Frequently Asked Questions

Is auto-PII redaction free?

Yes — regex patterns, NER auto-detect, and content-stream redaction are all free. No signup. The browser-side NER model is downloaded once (~45 MB) and cached forever.

Is the redaction permanent?

Yes. Unlike Adobe / Smallpdf "redaction" that draws a black box on top of preserved text, our pipeline rewrites the PDF's content stream so the redacted text is genuinely removed — Ctrl+F can't find it, copy/paste can't extract it, screen readers don't read it. This is the only legally-defensible redaction.

What types of PII are detected?

Regex catches: SSN, credit cards (Luhn-validated), phone, email, IP address, dates of birth, postal codes, account numbers, URLs. NER catches: people's names, company names, organization names, city / country / location names. You can toggle categories on / off and adjust the NER confidence threshold.

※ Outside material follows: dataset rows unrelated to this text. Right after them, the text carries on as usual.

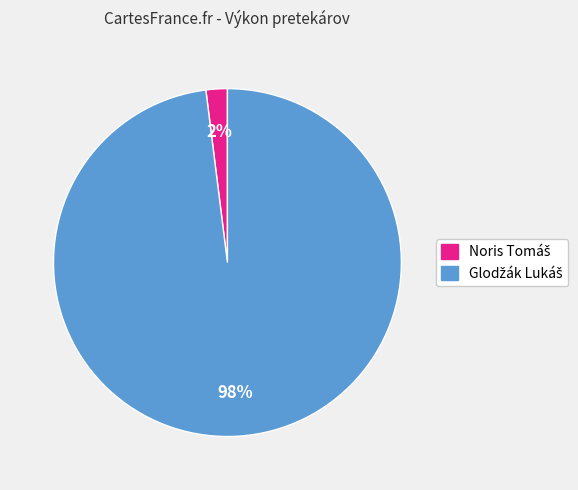

Is there any slice that represents more than half of the pie?

Yes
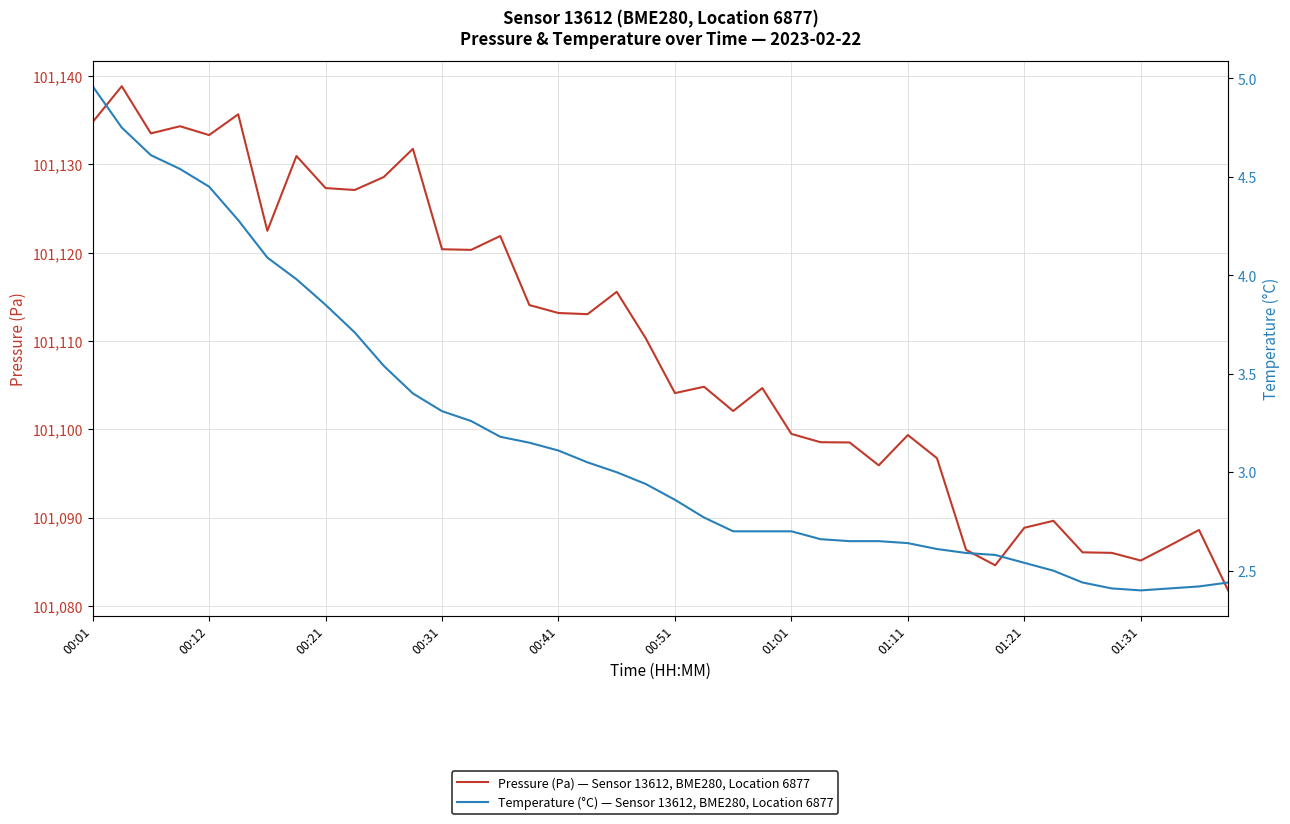

True or false: Pressure (Pa) — Sensor 13612, BME280, Location 6877 has more than 0 interior local peaks.

True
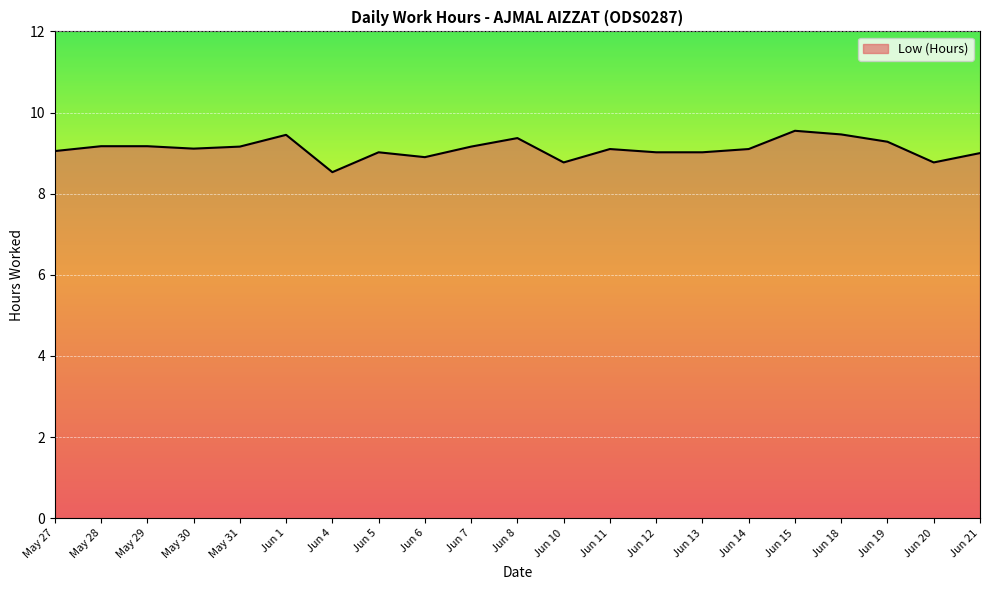

The chart shows a value of 6.2 at Jun 15. True or false?

False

Is this HIPAA / GDPR compliant?

The output (with all PII removed via content-stream rewrite) meets the technical bar for HIPAA "limited dataset" and GDPR "anonymization." Whether your overall workflow is compliant depends on your handling of the source documents — we provide an audit log of every redacted entity per document, which most compliance teams require.

Will the redacted PDF still be searchable?

Yes — the non-PII text remains fully searchable and selectable. Only the redacted entities are removed; everything else stays as the original. Document layout is unchanged.

What if the auto-detect misses something?

Switch to draw-rectangle mode and manually mark any field that escaped detection. This is rare on well-formed documents but does happen with handwritten annotations, watermark text, or unusually formatted entities. The audit log records both auto and manual redactions.